Explaining the UK’s bond market meltdown
The UK came close to having its “Lehman moment” last week — here’s what happened. “After 35 years in the industry, I’d never seen anything like it.” These were the words of one fund manager in the wake of last week’s historic UK government bond rout, a sell-off of such magnitude that it came close to causing a meltdown in the country’s pensions industry. According to industry insiders, without the Bank of England’s emergency intervention, swathes of the UK financial system was heading for collapse.
No ordinary budget: The turmoil was triggered by the unveiling of the Truss administration’s spending plans in a fiscal statement that may go down as one of the most ill-timed and destructive in the country’s history. Chancellor Kwasi Kwarteng’s so-called “mini budget” combined an historic intervention in the energy market to protect households and businesses from soaring gas prices with a larger-than-expected raft of tax cuts. Crucially, the government failed to cost any of its spending plans, and broke with convention by not providing any budget or economic forecasts. All of this was delivered at a time of market unease about the pace of rising interest rates and a looming recession in the UK.
The market response was fast and furious: The two days following the statement saw a fire sale of UK assets as investors panicked over the implications of hundreds of bns of GBP of unfunded borrowing on the country’s finances. The GBP flash-crashed more than 4% to hit a record low against the USD and bond yields jumped by the most on record as investors dumped bonds. In just two trading sessions, rates on five-year bonds leapt more than 100 bps as prices collapsed.
This wasn’t good news for the nation’s pensions industry: Pension funds invest a large part of their capital into government bonds because they are considered — in normal times at least — one of the safest asset classes. In particular, funds target long-dated bonds which provide a stable income that allow them to meet their liabilities years into the future.
Financialization was supposed to make the industry safer: Last week’s pensions crisis was triggered by a little-known area of the industry known as liability-driven investing (LDI), a strategy used by certain types of funds to hedge against liability risk. The goal of LDI is to align current and future liabilities, minimizing risks associated with rising interest rates, inflation, and people living longer than expected. They do this by going to LDI funds — operated by some of the biggest financial services firms in the UK including BlackRock, Legal & General, and Schroders — to purchase derivatives like interest rate swaps and repurchase agreements (repos).
The LDI market is huge: As of August around GBP 1.5 tn of liabilities were hedged using LDI strategies. To put this in perspective, this is almost four times greater than Egypt’s GDP in 2021. In UK terms, it’s equal to around 40% of the entire institutional asset management market.
The caveat: Not only are these derivatives sensitive to bond market volatility, but they allow pension funds to leverage their positions by up to four times, greatly magnifying losses when the market moves against their positions.

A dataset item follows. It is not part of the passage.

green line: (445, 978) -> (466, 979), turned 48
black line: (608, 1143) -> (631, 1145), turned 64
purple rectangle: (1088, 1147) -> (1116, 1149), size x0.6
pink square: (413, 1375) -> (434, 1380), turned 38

Cue margin calls: Pension funds were hit with emergency margin calls from LDI providers last week as soaring bond yields caused them to take heavy losses on their derivatives contracts. To find the cash for the collateral calls, pension funds were forced to sell bonds, causing yields to rise further, and producing a doom loop pushing them closer to insolvency.

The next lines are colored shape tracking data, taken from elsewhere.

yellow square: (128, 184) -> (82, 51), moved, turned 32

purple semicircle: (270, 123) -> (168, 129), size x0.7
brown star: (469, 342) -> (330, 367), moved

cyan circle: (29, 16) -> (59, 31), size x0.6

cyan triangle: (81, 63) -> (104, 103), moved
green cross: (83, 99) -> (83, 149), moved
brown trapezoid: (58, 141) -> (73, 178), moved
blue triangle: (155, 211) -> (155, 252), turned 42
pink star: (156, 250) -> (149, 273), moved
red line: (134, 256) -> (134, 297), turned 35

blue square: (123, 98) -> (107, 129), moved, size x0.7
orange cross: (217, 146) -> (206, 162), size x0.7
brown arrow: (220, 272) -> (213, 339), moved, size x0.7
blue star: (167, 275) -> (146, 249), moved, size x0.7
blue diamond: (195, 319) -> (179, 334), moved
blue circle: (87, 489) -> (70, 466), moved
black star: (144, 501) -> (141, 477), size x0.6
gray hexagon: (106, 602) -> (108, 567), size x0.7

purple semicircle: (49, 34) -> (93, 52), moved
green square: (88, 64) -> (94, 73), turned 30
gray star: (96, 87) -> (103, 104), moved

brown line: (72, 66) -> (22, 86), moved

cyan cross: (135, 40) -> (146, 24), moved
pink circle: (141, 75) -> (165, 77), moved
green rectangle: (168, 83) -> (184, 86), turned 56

The Bank of England intervenes: A few days into the crisis, the Bank of England was forced to intervene to prevent pension funds from collapsing. Just days before it was supposed to begin tightening its balance sheet, Governor Andrew Bailey announced a temporary emergency GBP 65 bn bond-buying program to calm the markets and lower what he called a “material risk to UK financial stability.” It was a close call: Inside sources said that the sector was just hours away from a systemic event.

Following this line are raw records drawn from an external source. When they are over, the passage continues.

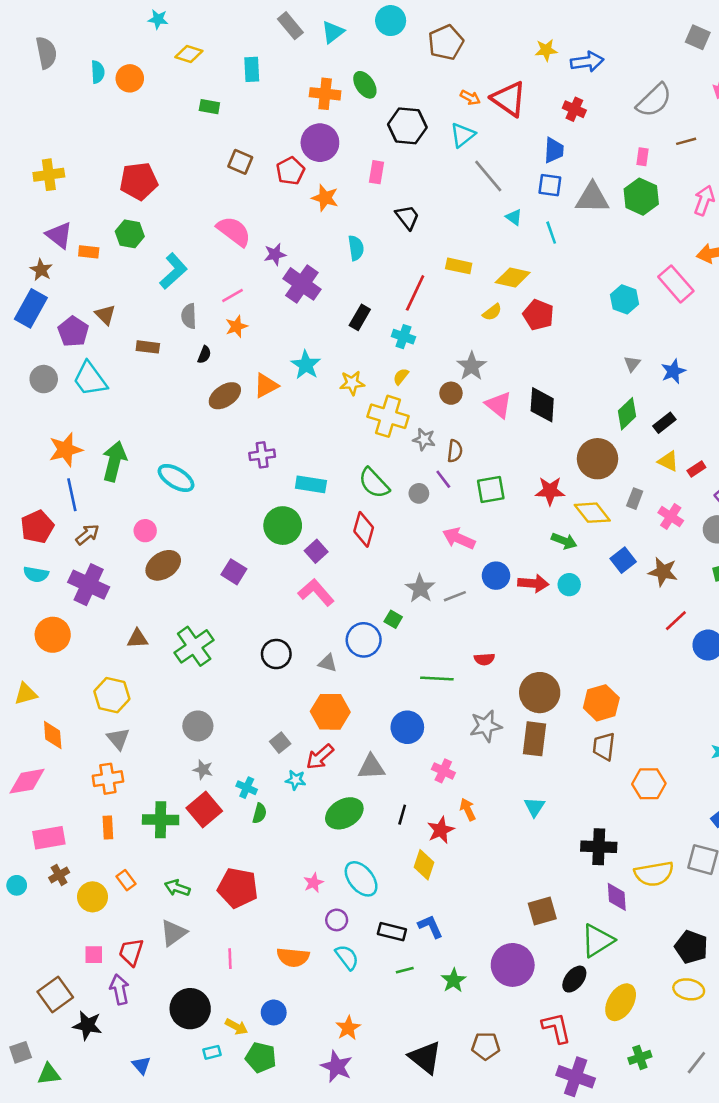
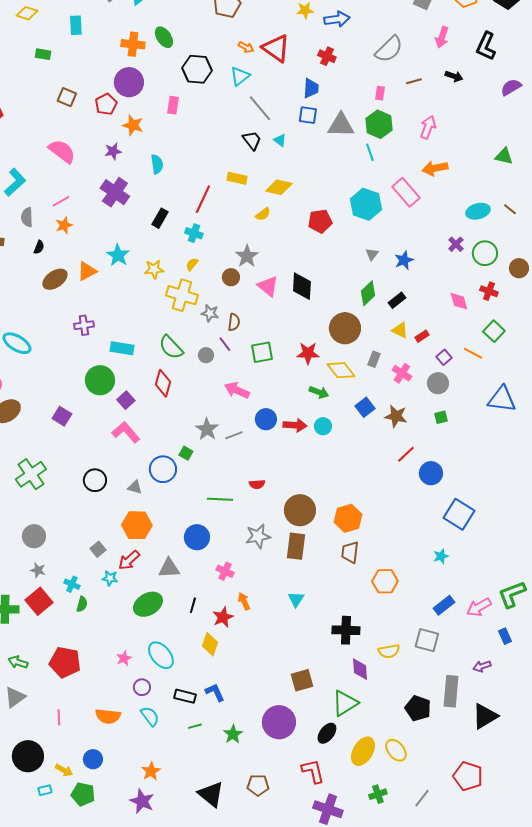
black trapezoid: (407, 217) -> (252, 140), moved
cyan line: (551, 233) -> (370, 152), moved
purple star: (275, 254) -> (113, 151), moved
cyan hexagon: (624, 299) -> (366, 204), size x1.4
red pentagon: (538, 315) -> (320, 221), moved, turned -30
yellow semicircle: (654, 874) -> (389, 651), size x0.7
yellow ellipse: (689, 989) -> (396, 750), moved, turned 40

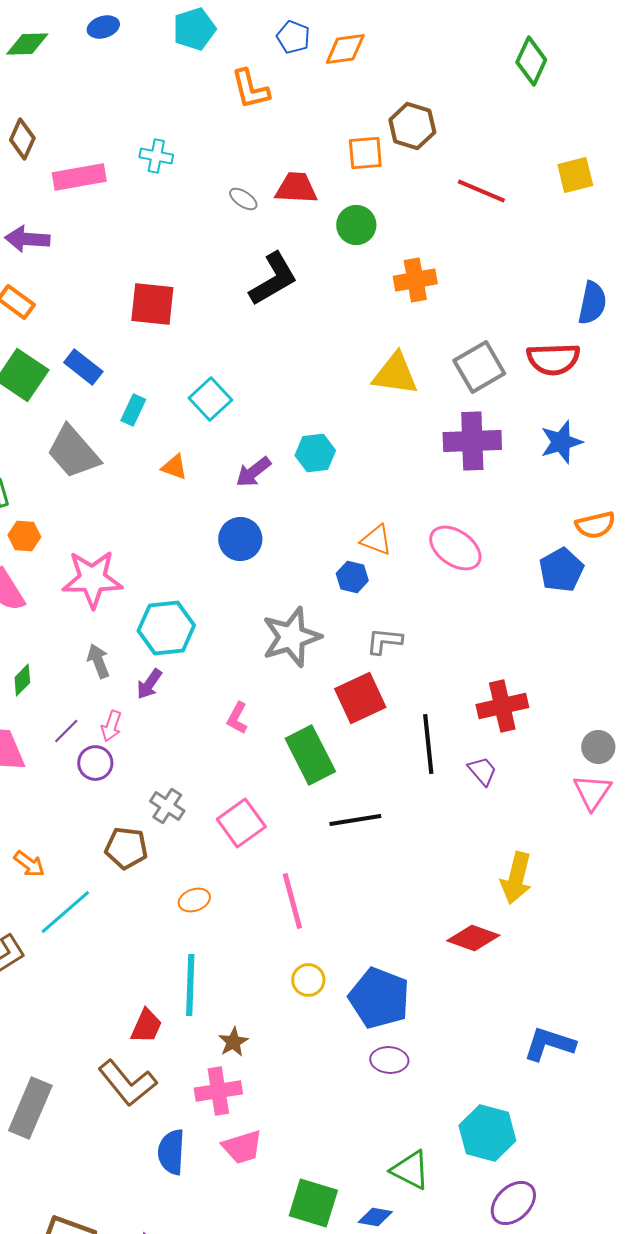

A rock and a hard place: The government’s policy error has forced the Bank of England into reckoning with financial instability at a time when it has to tighten financial conditions to curb soaring inflation, Mohamed El Erian told Bloomberg last week (watch, runtime: 2:55).
Why do we care about this? Contagion. The importance of the UK financial sector to global markets means that a local crisis is unlikely to remain local. The collapse of UK bonds and the GBP ricocheted into global markets, triggering sell-offs in equities and bonds worldwide as investors grew fearful about financial stability.
This isn’t over: Unless the government makes a significant u-turn to calm the markets, the crisis in the bond market will likely resume when the Bank of England stops buying bonds on 14 October. Whether or not that happens, the consensus is that the bank will now need to raise interest rates by 75 bps in November, and the idea of a huge 100-bps hike no longer seems far fetched.